Pub Date: Dec. 10th, 1991
ISBN: 0-385-42120-6
Publisher: Doubleday

Aurelio Zen, the Italian Maigret, now working out of Rome's criminal investigation division, is assigned the Villa Burolo massacre—in which every member of the wealthy Burolo's house party died, with the scene captured on videotape (as were most of the activities at the villa)! While Zen ponders, someone lifts the videotape from his house and taunts him with notes. But it's only after Zen's superiors send him off to Sardinia to frame the ``murderer'' they have at hand that Zen draws the right connections between a recently slain magistrate, an informer, and the threats against himself—which tie in with the prison release of Vasco Ernesto Spadola.
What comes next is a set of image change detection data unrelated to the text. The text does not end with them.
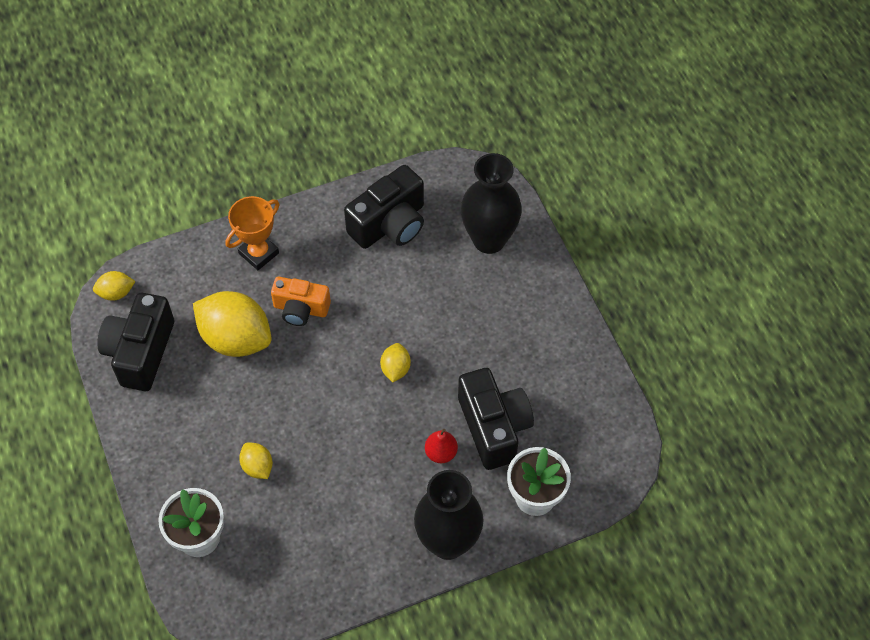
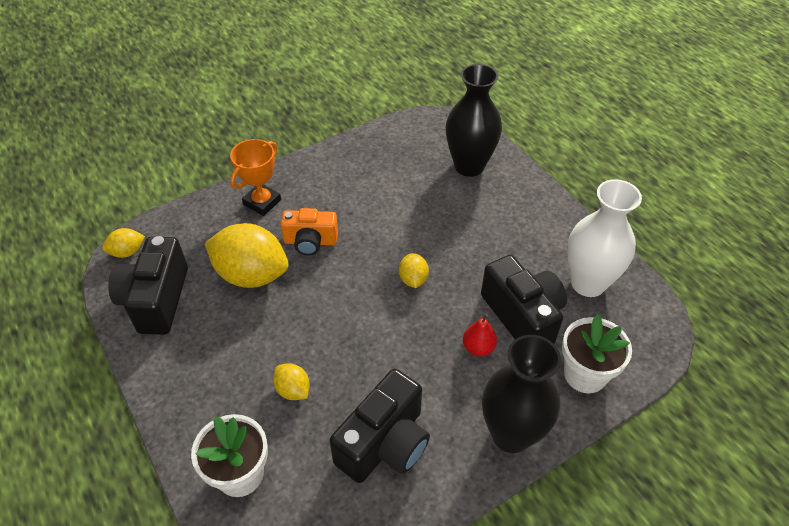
camera: 10 degrees left, 10 degrees down
(390, 224) = (378, 165): black camera -> black camera (385, 443)
(571, 401) = (588, 283): none -> white vase

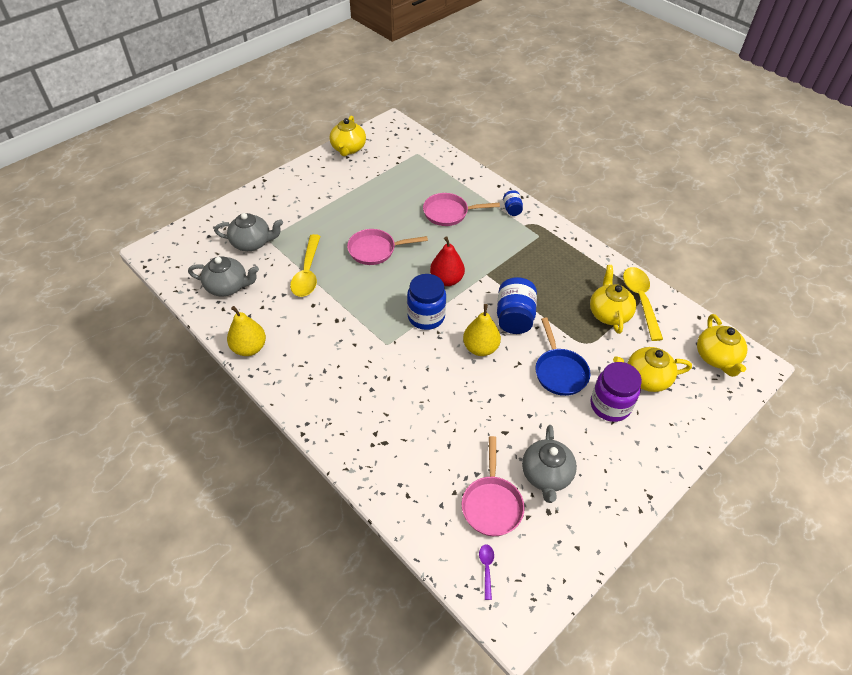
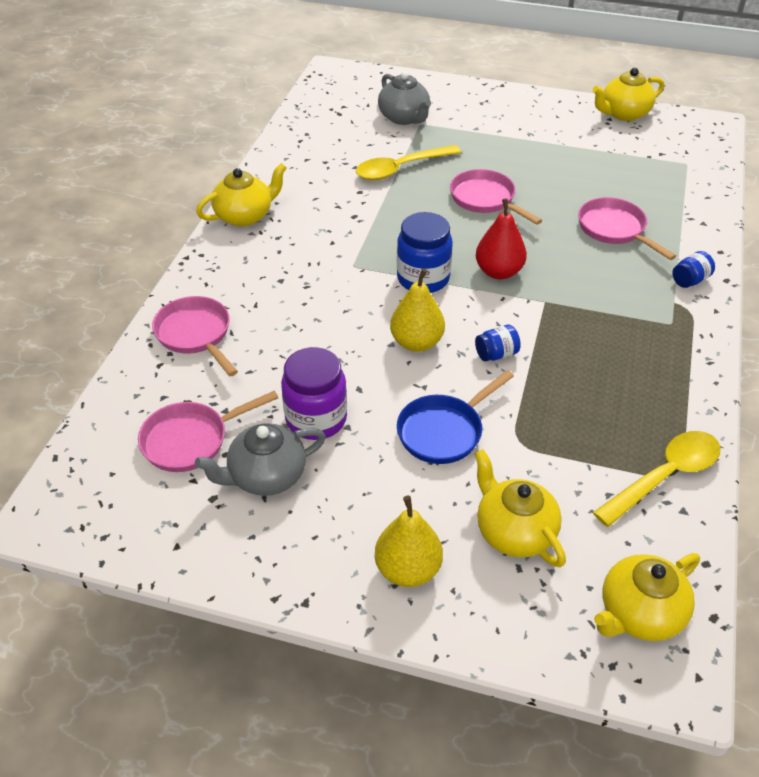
camera: 60 degrees right, 5 degrees down
(228, 287) = (331, 130): grey teapot -> none
(249, 348) = (265, 177): yellow pear -> yellow pear (408, 569)
(391, 461) = (195, 334): none -> pink pan
(486, 568) = (101, 468): purple spoon -> none
(514, 317) = (496, 354): blue jar -> blue jar, size x0.53
(609, 313) = (600, 448): yellow teapot -> yellow teapot (245, 216)
(610, 405) = (430, 505): purple jar -> purple jar (316, 419)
Waylaid in a ravine, Zen barely escapes Spadola- -before assigning the massacre murders to a complicated bit of demented revenge at the hands of a simple-minded woman. A multilayered tale in which Dibdin (Dirty Tricks, p. 970, etc.) juggles cynicism (in Italian officialdom, expediency wins the day—every time), humor (Zen's lust), and chagrin (Zen's relationship with his mother versus hers with her family of ``Auntie''-sitters). But the interspersing of the killer's thoughts is far too corny a ploy for a writer of Dibdin's skill.